There's a resident population on most islands, so ferries run all year. Private cars are not allowed.
Bicycles are free of charge on the ferries provided there is enough space.
Most of the ferries also have places to sit outside, which can be nice, provided the weather is too. They even have a little shop onboard selling coffee and ice cream.
As cars are banned on the islands (with some exceptions for the post offices, supermarkets, etc.) locals mainly use bicycles and mofas to get around. As mentioned above, it is possible to bring your bicycle with you on the ferry from Göteborg. On Brännö, you can also rent bicycles at the Rödsten ferry station on Brännö year-round. During high season, bikes are also available at other locations.
- 1 Koster Islands (Kosteröarna) (10 km (6.2 mi) west of Strömstad. Connected to Strömstad by ferry.), ✉ firstname.lastname@example.org. One of the sunniest places in Sweden with long sand beaches. It consequently doesn't come as a surprise that Koster Islands a well-visited tourist hotspot with plenty of bars, restaurants and hotels. Kosterhavet National Park was the first marine national park in Sweden. The areas brackish water and mild climate has popular among many rare species of animals and plants, including one of only two coral reefs in Sweden.
- 2 Vendelsöarna, Vendelsöarna (Located in Varberg Municipality. Connected to Stavder on the mainland by ferry). A group of islands which have been pastured for centuries, creating an open landscape which is a popular breeding space for several different bird species. Most of the area is protected as a natural reserve.
- 3 Väderöarna (Weather Islands) (Off the coast from Hamburgsund, Tanum. Ferries are available from Hamburgsund and Fjällbacka), ☏ , ✉ email@example.com. A part of the archipelago designated a natural reserve, with a large colony of seals. The local inn offer food and accommodation.
- Simply enjoying nature
Even though the three biggest islands, Dönsö, Styrsö and Brännö each have a supermarket and a restaurant, you can not always count on those being open, especially on weekends. As the islands have a lot of great picnic spots, it might be a good idea to bring some food bought in Göteborg. Also, due to the transportation costs, supermarkets on the islands tend to be slightly more expensive than usually in Sweden.

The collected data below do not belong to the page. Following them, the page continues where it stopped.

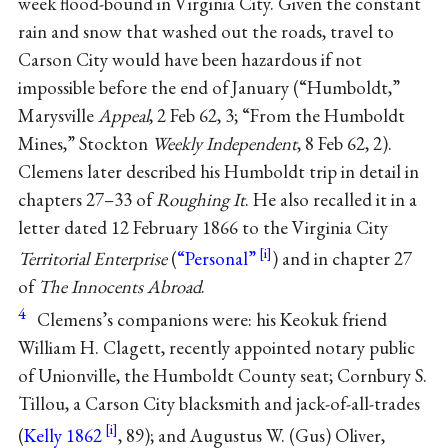
week flood-bound in Virginia City. Given the constant
rain and snow that washed out the roads, travel to
Carson City would have been hazardous if not
impossible before the end of January (“Humboldt,”
Marysville
Appeal
, 2 Feb 62, 3; “From the Humboldt
Mines,” Stockton
Weekly Independent
, 8 Feb 62, 2).
Clemens later described his Humboldt trip in detail in
chapters 27–33 of
Roughing It
. He also recalled it in a
letter dated 12 February 1866 to the Virginia City
Territorial Enterprise
(
“Personal”
) and in chapter 27
of
The Innocents Abroad
.
4
Clemens’s companions were: his Keokuk friend
William H. Clagett, recently appointed notary public
of Unionville, the Humboldt County seat; Cornbury S.
Tillou, a Carson City blacksmith and jack-of-all-trades
(
Kelly 1862
, 89); and Augustus W. (Gus) Oliver,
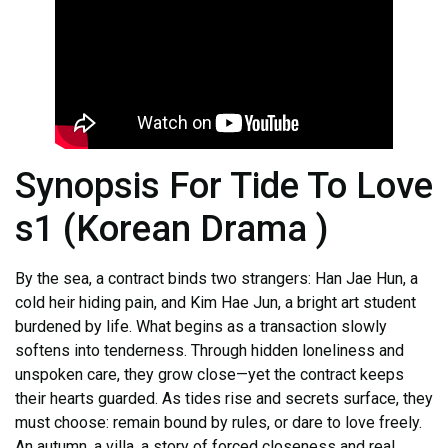
Synopsis For Tide To Love
s1 (Korean Drama )
By the sea, a contract binds two strangers: Han Jae Hun, a
cold heir hiding pain, and Kim Hae Jun, a bright art student
burdened by life. What begins as a transaction slowly
softens into tenderness. Through hidden loneliness and
unspoken care, they grow close—yet the contract keeps
their hearts guarded. As tides rise and secrets surface, they
must choose: remain bound by rules, or dare to love freely.
An autumn, a villa, a story of forced closeness and real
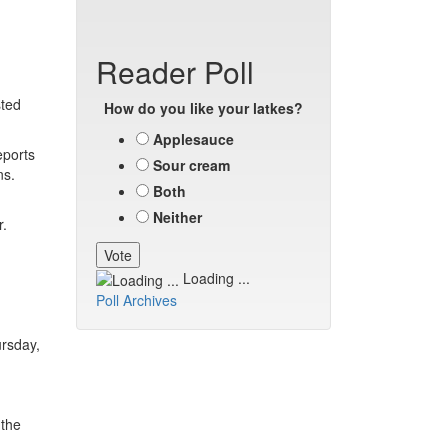
Reader Poll
sted
How do you like your latkes?
Applesauce
eports
Sour cream
ns.
Both
Neither
r.
Loading ...
Poll Archives
ursday,
 the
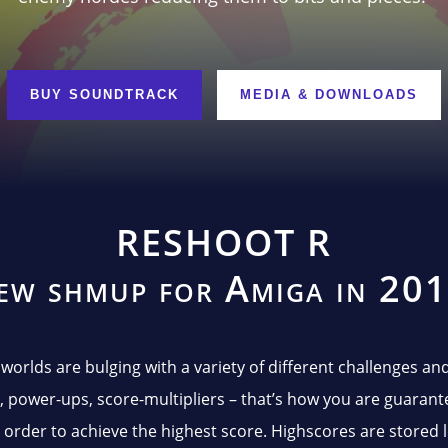
BUY SOUNDTRACK
MEDIA & DOWNLOADS
RESHOOT R
ew shmup for Amiga in 201
 worlds are bulging with a variety of different challenges a
 power-ups, score-multipliers – that’s how you are guarant
n order to achieve the highest score. Highscores are stored 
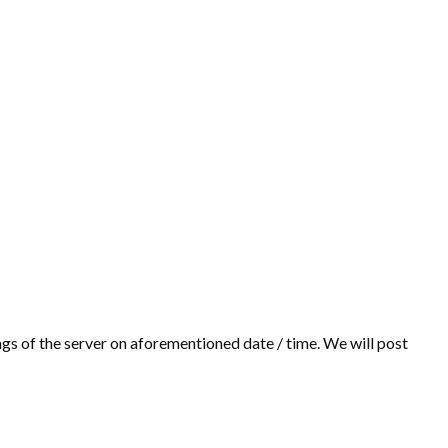
gs of the server on aforementioned date / time. We will post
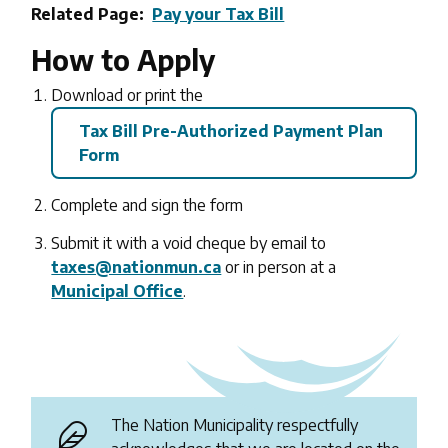
Related Page
Pay your Tax Bill
How to Apply
Download or print the
Tax Bill Pre-Authorized Payment Plan
Form
Complete and sign the form
Submit it with a void cheque by email to
taxes@nationmun.ca
or in person at a
Municipal Office
.
The Nation Municipality respectfully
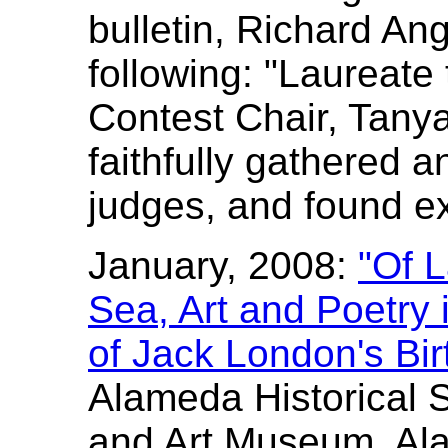
bulletin, Richard Ang
following: "Laureate 
Contest Chair, Tany
faithfully gathered a
judges, and found ex
January, 2008:
"Of 
Sea, Art and Poetry 
of Jack London's Bir
Alameda Historical 
and Art Museum, Al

The island of Brännö has its own microbrewery: Brännöl. This is a word joke, as ö means "island" in Swedish, and öl means 'beer". The bottle has a beautiful label and can be a good souvenir. Also, it is pretty unique as you can only buy the beer on Brännö island. The two spots to get it are either the restaurant (Brännö värdshus) or the supermarket on Brännö. Because of the alcohol restrictions in Swedish supermarkets, the version from the supermarket has a lower alcohol content than the version in the restaurant, so they are in fact different beers.
Don't swim too far out, as there is a lot of boats passing through the region and they might not always see you.